Throughout her long life, she was always learning and never turning away from the “fluid boundaries” of fact or fiction. They both co-existed within her world, and as such, she was able to make sense of her life “un-jammed.” As horrible as all of her experiences were in the asylum, this surrender to her imagination ultimately saved her. It shows the power of finding one’s own myth, as Jung would have it, and it’s a lesson we all could use today to stay stable in an ever increasingly disordered world that sometimes feels like 1940 rather than 2017.
Milk of Dreams
If Down Below represents the darkest moment of Carrington’s long-life, Milk of Dreams shows us the light. She loved motherhood and poured her life into raising her two sons as much as developing her canvases or constructing her stories. Naturally, those worlds overlapped and her sons recollect being surrounded by murals she painted to illustrate the stories she’d tell them. This book, published by The New York Review of Books Children’s Collections, is what’s left of that time: facsimile doodles and images lifted from the notebook she kept to formulate these amusements.
As expected, it isn’t your typical children’s book.

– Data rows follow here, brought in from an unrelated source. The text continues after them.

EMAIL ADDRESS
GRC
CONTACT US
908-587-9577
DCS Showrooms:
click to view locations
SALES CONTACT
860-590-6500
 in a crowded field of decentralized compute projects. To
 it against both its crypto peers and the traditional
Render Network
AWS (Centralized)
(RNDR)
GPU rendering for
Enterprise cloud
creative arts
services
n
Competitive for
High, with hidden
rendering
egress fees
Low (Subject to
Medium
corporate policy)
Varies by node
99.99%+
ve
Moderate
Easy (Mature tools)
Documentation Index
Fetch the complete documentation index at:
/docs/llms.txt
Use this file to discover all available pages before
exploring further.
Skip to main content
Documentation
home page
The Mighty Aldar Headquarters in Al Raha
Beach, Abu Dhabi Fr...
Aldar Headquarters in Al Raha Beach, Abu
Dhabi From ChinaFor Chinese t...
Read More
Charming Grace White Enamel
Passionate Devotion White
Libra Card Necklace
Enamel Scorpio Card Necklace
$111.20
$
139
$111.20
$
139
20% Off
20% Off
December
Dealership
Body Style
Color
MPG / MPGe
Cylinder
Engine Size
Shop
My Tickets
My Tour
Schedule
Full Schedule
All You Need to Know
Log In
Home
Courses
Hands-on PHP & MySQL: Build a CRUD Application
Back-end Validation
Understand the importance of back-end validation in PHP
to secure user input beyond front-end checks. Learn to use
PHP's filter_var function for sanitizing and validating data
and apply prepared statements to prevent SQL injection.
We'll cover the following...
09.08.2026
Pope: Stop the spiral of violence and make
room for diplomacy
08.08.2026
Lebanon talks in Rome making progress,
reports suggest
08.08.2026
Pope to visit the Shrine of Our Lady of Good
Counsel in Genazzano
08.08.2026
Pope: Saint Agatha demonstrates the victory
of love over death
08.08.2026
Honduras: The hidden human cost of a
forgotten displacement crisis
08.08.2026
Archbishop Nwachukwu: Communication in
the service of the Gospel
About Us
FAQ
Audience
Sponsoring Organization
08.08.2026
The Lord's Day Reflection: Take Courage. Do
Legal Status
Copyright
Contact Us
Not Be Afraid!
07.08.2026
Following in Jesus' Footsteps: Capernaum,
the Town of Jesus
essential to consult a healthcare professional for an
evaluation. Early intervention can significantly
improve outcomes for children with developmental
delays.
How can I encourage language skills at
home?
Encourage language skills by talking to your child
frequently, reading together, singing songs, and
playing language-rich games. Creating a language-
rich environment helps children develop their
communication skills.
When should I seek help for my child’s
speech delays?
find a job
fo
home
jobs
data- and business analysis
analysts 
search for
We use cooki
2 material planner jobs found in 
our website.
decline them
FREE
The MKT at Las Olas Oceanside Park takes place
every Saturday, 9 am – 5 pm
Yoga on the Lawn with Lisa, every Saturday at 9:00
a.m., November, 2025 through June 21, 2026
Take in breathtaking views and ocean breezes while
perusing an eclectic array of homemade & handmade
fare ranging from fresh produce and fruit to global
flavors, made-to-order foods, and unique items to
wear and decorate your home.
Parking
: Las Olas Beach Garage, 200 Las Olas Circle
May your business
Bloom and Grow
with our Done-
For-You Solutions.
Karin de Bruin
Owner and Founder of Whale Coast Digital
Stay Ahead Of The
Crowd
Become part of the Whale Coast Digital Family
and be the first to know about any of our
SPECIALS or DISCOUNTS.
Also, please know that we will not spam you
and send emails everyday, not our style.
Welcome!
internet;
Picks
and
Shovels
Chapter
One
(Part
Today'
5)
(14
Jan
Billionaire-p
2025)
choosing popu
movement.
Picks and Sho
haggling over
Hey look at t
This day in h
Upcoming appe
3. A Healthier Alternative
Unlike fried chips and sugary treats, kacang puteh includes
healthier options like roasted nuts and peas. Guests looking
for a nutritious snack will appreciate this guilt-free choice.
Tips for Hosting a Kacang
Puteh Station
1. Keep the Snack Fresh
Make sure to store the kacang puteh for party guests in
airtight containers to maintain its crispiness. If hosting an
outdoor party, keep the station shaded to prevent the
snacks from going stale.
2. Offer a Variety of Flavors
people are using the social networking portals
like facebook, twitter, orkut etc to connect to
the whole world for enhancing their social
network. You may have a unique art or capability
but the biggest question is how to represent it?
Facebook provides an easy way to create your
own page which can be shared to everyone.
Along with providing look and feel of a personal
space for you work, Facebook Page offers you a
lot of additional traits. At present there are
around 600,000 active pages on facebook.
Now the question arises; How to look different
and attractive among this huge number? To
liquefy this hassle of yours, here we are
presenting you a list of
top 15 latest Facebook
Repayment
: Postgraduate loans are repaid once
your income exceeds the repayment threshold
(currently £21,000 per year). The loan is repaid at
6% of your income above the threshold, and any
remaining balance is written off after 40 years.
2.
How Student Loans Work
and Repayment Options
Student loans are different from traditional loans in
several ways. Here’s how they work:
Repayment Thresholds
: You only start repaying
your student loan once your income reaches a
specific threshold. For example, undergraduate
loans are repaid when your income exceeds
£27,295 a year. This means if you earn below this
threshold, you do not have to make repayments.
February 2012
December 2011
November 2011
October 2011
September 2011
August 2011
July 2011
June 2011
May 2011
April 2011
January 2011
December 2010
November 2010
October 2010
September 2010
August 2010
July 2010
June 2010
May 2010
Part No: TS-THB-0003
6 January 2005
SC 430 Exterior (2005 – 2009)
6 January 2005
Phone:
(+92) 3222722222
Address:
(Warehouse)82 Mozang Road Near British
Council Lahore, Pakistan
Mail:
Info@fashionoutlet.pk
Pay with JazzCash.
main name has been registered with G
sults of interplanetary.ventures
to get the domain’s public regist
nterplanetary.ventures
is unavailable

These tales follow, perhaps even more quintessentially, Carrington’s style of astonishing imagery with terse expressions that is very effective for children’s storytelling. Each sentence is almost an association to the next and thus follows its own logic to its conclusion. Typically, the stories involve the misadventure of wayward children, many of whom lose their heads either because their ears were too big or a mean old lady who hated children separated their bodies from them. Some examples: a golden child is rewarded with crocodiles, and another named “Little Angel” entertains himself while recovering from the flu by peeing on people who pass under his window. The stories are pretty short and sweet, and for every yarn there are several vignettes that include a sketch and caption-like explanations for what the subject is doing. The rest is left up to the imagination. Milk of Dreams shows another dimension of Carrington’s inner world, one that was open only to her sons, and is now open to all of the weird children of the world.
Well, weirdies. That’s it. Thank you so much for joining me on reading through the Leonora Carrington read-along. I’ve learned a great deal as a reader and a writer with this project, especially how to excavate, evaluate, and evolve my own personal symbology. I hope you have found it as equally inspiring.